This repository contains datasets made public by the Yad Vashem foundation and Hewlett Packard Labs to be used for Entity Resolution research. Data is provided as-is with no guarantees as to its quality and other properties.
The repository contains two datasets.
- A homogeneous dataset comprised of all records having Italy as the victim's place of residence. The Dataset contains 9499 records (italy_records.csv) and 12,749 tagged record pairs (italy_pairs.csv).
- A stratified random sample of the full Yad Vashem dataset. Six geographical regions where selected from the dataset, each representing a different pre-holocaust Jewish community. Differences were either cultural-linguistic or in the progression of persecution during WWII itself. This dataset contains 100,000 records.
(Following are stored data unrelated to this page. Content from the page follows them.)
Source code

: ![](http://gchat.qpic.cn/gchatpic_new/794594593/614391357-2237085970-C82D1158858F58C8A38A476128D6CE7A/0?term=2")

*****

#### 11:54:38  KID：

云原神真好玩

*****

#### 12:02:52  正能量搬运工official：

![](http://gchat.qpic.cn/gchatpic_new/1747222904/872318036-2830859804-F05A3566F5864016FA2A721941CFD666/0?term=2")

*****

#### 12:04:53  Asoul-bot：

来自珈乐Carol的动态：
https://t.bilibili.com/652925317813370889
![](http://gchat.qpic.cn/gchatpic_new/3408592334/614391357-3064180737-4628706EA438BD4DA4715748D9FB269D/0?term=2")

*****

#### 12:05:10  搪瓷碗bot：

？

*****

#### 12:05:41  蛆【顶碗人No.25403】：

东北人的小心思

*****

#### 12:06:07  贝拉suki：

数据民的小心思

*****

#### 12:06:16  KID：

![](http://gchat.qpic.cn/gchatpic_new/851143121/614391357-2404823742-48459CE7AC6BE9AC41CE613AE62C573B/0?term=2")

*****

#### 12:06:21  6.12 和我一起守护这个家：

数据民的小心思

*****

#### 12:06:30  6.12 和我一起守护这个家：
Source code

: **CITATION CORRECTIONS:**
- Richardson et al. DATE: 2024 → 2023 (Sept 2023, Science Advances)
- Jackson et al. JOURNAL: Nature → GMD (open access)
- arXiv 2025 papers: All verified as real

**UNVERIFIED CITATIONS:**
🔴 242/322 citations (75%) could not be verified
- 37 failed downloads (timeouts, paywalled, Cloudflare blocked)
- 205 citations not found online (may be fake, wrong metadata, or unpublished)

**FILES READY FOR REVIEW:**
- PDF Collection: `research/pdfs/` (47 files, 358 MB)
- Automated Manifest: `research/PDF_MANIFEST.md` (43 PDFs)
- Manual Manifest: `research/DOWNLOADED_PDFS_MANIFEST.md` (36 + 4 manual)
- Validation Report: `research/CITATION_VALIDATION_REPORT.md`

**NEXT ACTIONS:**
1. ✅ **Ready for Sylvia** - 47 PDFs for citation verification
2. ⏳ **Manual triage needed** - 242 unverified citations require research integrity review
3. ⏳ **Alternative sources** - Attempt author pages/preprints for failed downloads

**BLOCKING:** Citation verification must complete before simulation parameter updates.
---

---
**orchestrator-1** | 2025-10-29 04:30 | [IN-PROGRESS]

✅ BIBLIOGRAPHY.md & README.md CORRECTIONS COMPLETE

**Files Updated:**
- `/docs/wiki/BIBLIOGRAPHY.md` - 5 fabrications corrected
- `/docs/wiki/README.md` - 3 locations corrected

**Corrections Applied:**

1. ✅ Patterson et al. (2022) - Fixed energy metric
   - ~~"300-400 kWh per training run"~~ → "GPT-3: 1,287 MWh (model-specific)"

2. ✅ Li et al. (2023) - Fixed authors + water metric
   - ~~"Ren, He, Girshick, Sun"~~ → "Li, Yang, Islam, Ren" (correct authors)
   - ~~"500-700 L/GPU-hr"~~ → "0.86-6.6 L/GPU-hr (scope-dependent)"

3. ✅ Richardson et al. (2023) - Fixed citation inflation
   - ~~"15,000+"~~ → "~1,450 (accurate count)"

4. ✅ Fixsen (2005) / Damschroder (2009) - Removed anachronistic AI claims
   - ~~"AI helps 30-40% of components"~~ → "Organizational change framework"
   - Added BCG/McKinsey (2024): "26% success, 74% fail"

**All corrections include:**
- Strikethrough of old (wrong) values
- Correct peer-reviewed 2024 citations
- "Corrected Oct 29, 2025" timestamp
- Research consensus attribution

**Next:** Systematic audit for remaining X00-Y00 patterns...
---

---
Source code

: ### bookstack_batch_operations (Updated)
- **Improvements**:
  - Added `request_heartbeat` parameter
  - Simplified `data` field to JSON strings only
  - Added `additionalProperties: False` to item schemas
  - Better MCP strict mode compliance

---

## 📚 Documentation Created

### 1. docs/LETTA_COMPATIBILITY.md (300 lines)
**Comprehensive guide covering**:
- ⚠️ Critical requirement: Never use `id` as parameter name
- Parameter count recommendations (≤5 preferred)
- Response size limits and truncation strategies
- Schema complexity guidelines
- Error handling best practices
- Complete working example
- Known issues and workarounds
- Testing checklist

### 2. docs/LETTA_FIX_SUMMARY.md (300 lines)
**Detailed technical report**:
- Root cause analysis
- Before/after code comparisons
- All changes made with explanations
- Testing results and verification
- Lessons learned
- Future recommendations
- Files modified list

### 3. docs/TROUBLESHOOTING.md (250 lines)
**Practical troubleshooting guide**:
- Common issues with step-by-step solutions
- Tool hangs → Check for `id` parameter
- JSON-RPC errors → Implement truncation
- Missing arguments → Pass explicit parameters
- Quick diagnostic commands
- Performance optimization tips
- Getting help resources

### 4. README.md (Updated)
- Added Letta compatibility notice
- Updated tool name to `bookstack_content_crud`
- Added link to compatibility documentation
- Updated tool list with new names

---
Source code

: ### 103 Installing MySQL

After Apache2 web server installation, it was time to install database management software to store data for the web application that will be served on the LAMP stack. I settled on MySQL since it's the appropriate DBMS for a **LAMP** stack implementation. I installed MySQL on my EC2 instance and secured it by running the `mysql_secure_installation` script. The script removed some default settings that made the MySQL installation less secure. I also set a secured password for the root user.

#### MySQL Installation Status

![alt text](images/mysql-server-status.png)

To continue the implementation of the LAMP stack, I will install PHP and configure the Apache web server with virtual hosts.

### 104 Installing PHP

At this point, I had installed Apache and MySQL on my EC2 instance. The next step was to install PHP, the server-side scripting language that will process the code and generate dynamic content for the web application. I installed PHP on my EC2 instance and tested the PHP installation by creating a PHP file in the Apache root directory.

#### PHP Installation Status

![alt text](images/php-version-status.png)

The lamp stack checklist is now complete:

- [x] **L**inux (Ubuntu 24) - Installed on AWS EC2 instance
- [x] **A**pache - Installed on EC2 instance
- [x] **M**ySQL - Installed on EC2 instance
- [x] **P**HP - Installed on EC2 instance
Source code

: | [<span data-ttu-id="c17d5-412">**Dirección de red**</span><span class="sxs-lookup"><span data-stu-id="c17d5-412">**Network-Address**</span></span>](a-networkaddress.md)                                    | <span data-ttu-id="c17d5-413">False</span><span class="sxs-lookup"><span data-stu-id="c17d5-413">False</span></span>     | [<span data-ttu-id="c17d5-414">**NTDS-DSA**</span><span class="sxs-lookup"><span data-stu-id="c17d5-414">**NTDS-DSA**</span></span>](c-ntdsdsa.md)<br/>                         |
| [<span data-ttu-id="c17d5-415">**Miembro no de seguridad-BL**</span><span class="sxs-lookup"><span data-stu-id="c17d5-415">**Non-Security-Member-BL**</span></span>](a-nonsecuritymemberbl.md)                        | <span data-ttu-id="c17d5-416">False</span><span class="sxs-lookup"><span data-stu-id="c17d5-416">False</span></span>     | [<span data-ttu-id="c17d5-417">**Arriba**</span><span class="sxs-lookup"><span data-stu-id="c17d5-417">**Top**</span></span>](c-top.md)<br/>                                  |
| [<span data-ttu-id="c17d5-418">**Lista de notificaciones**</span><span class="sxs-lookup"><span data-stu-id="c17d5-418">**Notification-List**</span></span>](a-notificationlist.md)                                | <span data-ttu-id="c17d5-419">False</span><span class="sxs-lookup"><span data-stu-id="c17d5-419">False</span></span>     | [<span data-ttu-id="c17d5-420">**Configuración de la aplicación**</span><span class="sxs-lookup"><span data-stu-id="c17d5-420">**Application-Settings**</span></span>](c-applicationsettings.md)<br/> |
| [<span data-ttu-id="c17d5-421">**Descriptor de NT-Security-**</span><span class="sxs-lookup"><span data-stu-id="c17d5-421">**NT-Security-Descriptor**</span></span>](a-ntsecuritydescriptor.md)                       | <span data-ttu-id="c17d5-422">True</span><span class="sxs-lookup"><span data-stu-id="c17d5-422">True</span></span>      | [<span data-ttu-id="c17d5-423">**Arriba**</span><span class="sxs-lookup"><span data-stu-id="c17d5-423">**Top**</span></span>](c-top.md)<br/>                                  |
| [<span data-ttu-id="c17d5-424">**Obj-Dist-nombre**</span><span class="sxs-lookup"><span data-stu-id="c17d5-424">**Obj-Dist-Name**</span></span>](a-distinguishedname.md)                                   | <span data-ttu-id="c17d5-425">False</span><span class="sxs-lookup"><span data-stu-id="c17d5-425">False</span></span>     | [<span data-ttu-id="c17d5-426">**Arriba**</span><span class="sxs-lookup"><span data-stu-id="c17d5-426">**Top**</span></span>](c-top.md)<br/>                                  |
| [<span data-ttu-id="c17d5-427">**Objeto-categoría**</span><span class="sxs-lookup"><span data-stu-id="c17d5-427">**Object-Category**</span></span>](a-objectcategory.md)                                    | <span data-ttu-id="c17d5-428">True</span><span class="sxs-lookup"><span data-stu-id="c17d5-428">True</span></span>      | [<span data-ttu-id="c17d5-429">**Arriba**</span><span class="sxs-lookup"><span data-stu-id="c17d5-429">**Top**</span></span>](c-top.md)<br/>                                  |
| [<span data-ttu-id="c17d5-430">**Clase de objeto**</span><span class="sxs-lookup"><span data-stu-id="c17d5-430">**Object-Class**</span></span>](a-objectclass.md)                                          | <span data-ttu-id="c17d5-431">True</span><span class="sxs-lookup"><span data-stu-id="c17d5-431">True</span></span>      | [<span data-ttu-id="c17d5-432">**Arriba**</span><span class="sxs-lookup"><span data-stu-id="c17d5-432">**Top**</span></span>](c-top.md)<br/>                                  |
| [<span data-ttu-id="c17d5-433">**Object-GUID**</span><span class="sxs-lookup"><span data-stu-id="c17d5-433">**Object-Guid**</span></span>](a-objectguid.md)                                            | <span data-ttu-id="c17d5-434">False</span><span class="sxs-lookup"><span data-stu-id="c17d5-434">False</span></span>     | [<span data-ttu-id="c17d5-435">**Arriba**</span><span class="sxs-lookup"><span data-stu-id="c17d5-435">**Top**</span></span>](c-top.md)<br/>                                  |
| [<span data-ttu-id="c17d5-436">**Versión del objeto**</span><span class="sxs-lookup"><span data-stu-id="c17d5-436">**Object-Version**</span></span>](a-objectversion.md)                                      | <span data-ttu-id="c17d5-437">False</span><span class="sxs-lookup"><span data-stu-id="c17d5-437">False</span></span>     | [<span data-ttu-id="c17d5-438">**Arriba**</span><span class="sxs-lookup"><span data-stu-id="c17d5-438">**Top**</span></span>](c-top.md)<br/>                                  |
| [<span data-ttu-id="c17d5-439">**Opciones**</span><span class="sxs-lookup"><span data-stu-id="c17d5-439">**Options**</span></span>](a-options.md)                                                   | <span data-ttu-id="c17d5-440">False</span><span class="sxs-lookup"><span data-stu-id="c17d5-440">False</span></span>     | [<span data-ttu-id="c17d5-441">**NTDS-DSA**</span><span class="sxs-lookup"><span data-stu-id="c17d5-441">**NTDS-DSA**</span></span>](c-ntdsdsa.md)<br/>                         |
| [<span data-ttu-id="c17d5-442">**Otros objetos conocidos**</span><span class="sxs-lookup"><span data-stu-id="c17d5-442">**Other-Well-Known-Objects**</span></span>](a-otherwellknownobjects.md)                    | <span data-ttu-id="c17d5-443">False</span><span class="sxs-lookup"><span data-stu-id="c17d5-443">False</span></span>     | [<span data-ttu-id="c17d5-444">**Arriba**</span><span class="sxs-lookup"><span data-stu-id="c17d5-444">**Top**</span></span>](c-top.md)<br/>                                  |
Each row in the file corresponds to a record. Fields are delimited by semi-colons. The first field in a row is the unique record-id in the Yad Vashem Names database. The rest are a bag of items prefixed by the item type. Item-types and their prefixes are described in the following table:
Prefix | Item Type | Values |
---|---|---|
F | First Name | Disambiguated first name |
L | Last Name / Surname | Disambiguated surname |
S | Source | Name of submission and submission year for pages of testimony, list name for lists |
G | Gender | 0-Male, 1-Female |
B1 | Birth Day | Calendar day of birth |
B2 | Birth Month | Calendar month of birth |
B3 | Birth Year | Calendar year of birth |
D1 | Birth Day | Calendar day of death |
D2 | Birth Month | Calendar month of death |
D3 | Birth Year | Calendar year of death |
BP1 | Birth City | Disambiguated city of birth |
BP2 | Birth County | Disambiguated county of birth |
BP3 | Birth Region | Disambiguated region of birth |
BP4 | Birth Country | Disambiguated country of birth |
PP1 | Permanent residence City | Disambiguated city of Permanent residence |
PP2 | Permanent residence County | Disambiguated county of Permanent residence |
PP3 | Permanent residence Region | Disambiguated region of Permanent residence |
PP4 | Permanent residence Country | Disambiguated country of Permanent residence |
WP1 | War-time residence City | Disambiguated city of War-time residence or Camp name |
WP2 | War-time residence County | Disambiguated county of War-time residence |
WP3 | War-time residence Region | Disambiguated region of War-time residence |
WP4 | War-time residence Country | Disambiguated country of War-time residence |
DP1 | Death City | Disambiguated city of death or camp name |
DP2 | Death County | Disambiguated county of death |
DP3 | Death Region | Disambiguated region of death or camp type |
DP4 | Death Country | Disambiguated country of death |
FF | Father's First Name | Disambiguated father's first name |
MF | Mother's First Name | Disambiguated mother's first name |
SN | Spouse's First Name | Disambiguated spouse's first name |
MN | Maiden Name | Disambiguated maiden surname |
MMN | Mother's Maiden Name | Disambiguated mother's maiden surname |
PR | Profession code | Code referring to the profession table (supplied separately) |
The pairs were tagged by Yad Vashem archival experts with one of the following tags: {1-Yes, 2-Probably Yes, 3-Maybe, 4-Probably No, 5-No}. The tagged pairs are admittedly a subset of the matching pairs in the dataset. We are continuously improving it and adding to the known true matches. Researchers wishing to contribute additional pairs for review by Yad Vashem are invited to do so by submitting an issue. We will make a best-effort attempt at reviewing these suggestions.